Burma Bans North Korea Ship News

The Irrawaddy News

Burma’s military-controlled censorship board has banned all journals and magazines from publishing news about a North Korean ship which will soon dock near Rangoon and is believed to be carrying arms for Burma.

Weekly newspapers such as Weekly Eleven, 7 days, Yangon Times and The Voice have tried to translate and publish articles based on foreign media sources about the voyage of the cargo ship, which is being tracked by a United States destroyer.

A Rangoon editor told The Irrawaddy, “Most journals tried to print something about the voyage of the North Korea ship, but the Burmese Censorship Board rejected all the stories.”

In Burma, all news outlets inside the country fall under the strict surveillance of the state censorship board under the Ministry of Information—officially known as the Press Scrutiny and Registration Division—and are also held in check by various publication laws.

Prior censorship is imposed on all local media and is strictly applied against any news that might cast the government in a bad light.

The North Korean ship, Kang Nam 1, is believed to be carrying arms for the military government. It departed from the North Korean port of Nampo one week ago, and the USS John S. McCain destroyer has tracked it as it passed along the Chinese coast.

Burmese citizens are relying on foreign-based radio stations for news of the cargo ship, sources said.

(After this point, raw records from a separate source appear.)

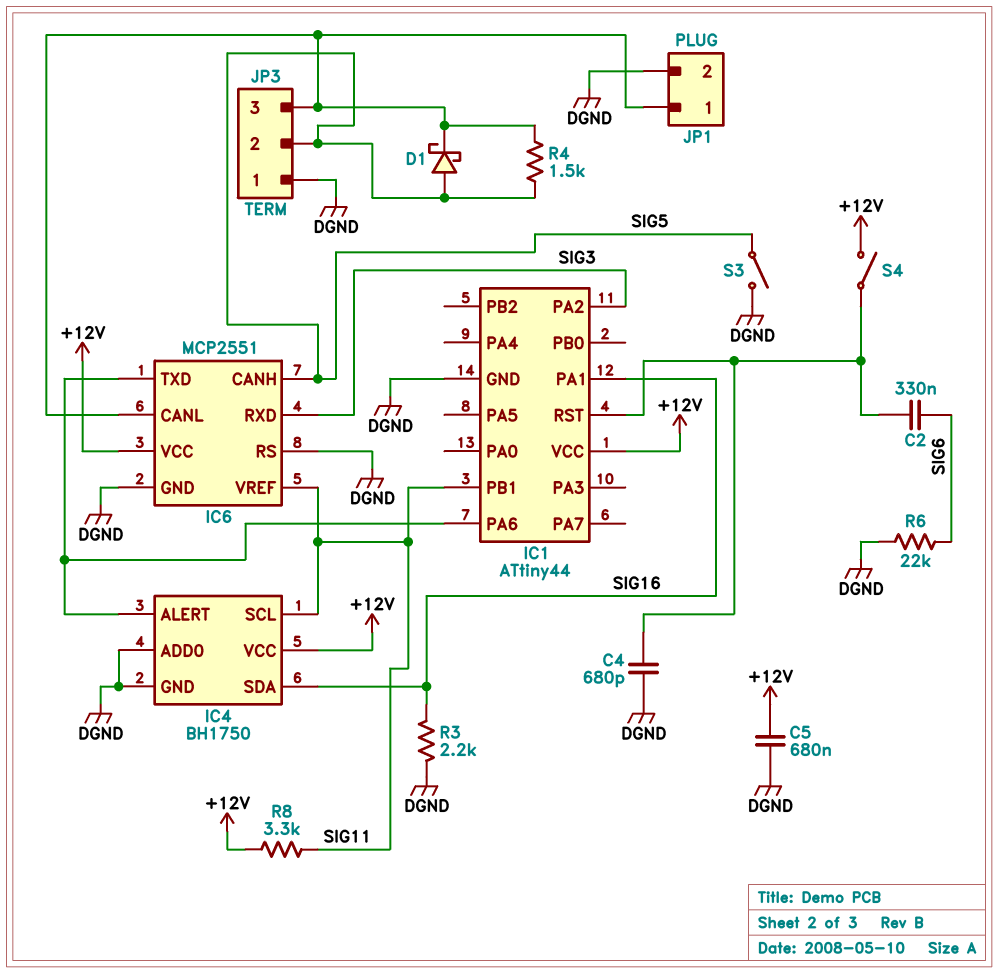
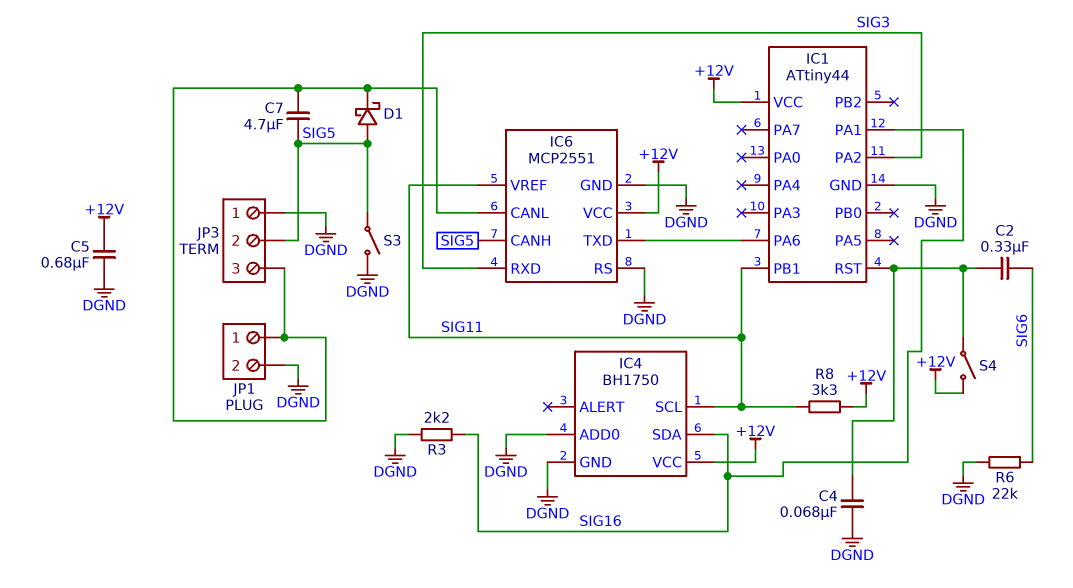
C4: 680pF (DGND, IC1/RST) -> 68nF (DGND, IC1/RST)
C7: none -> 4.7uF (IC6/CANL, SIG5)
IC4 pin ALERT: IC1/PA6 -> none
R4: 1.5k (IC6/CANL, SIG5) -> none

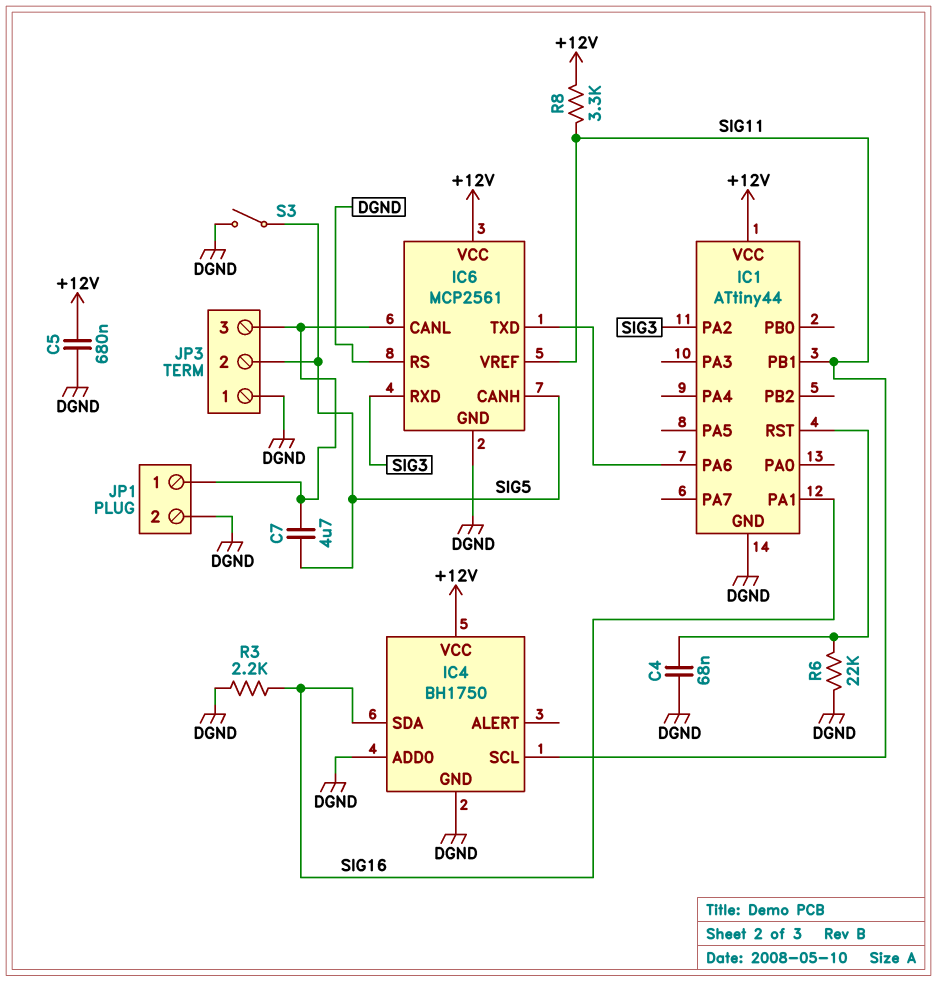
C2: 330nF (IC1/RST, SIG6) -> none
D1: schottky (A SIG5, K IC6/CANL) -> none
IC6: MCP2551 -> MCP2561
R6: 22k (DGND, SIG6) -> 22k (DGND, IC1/RST)
S4: switch (+12V, IC1/RST) -> none

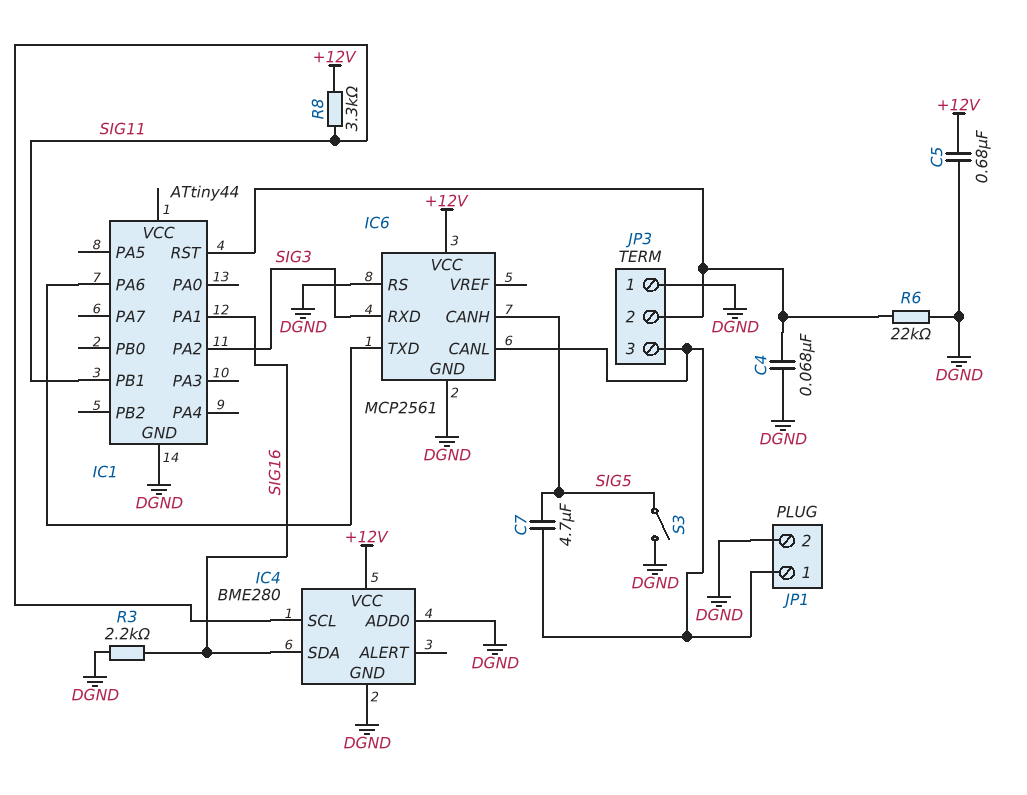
IC1 pin VCC: +12V -> none
IC4: BH1750 -> BME280
IC6 pin VREF: SIG11 -> none
JP3 pin 2: SIG5 -> IC1/RST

A 40-year-old Rangoon resident said, “The BBC, VOA and other international broadcasting agencies air news about the ship. Most Burmese people are very interested in it because a US military vessel is involved.”

According to a port official in Rangoon, the North Korean ship will dock at Thilawa port, some 20 miles (30 kilometers) south of Rangoon, in the next few days.

The Kang Nam 1 docked at the port in 2004, at that time raising suspicions about the nature of its cargo. Speculation centered on convention arms, missiles or some type of nuclear weaponry.

In 2007, two Burmese journalists working for the Japanese television news agency Nippon News Network (NNN) were arrested and detained for two nights and three days for covering the arrival of the Kang Nam 1, which docked secretly at the Thilawa port, saying it was seeking refuge from a storm and in need of supplies.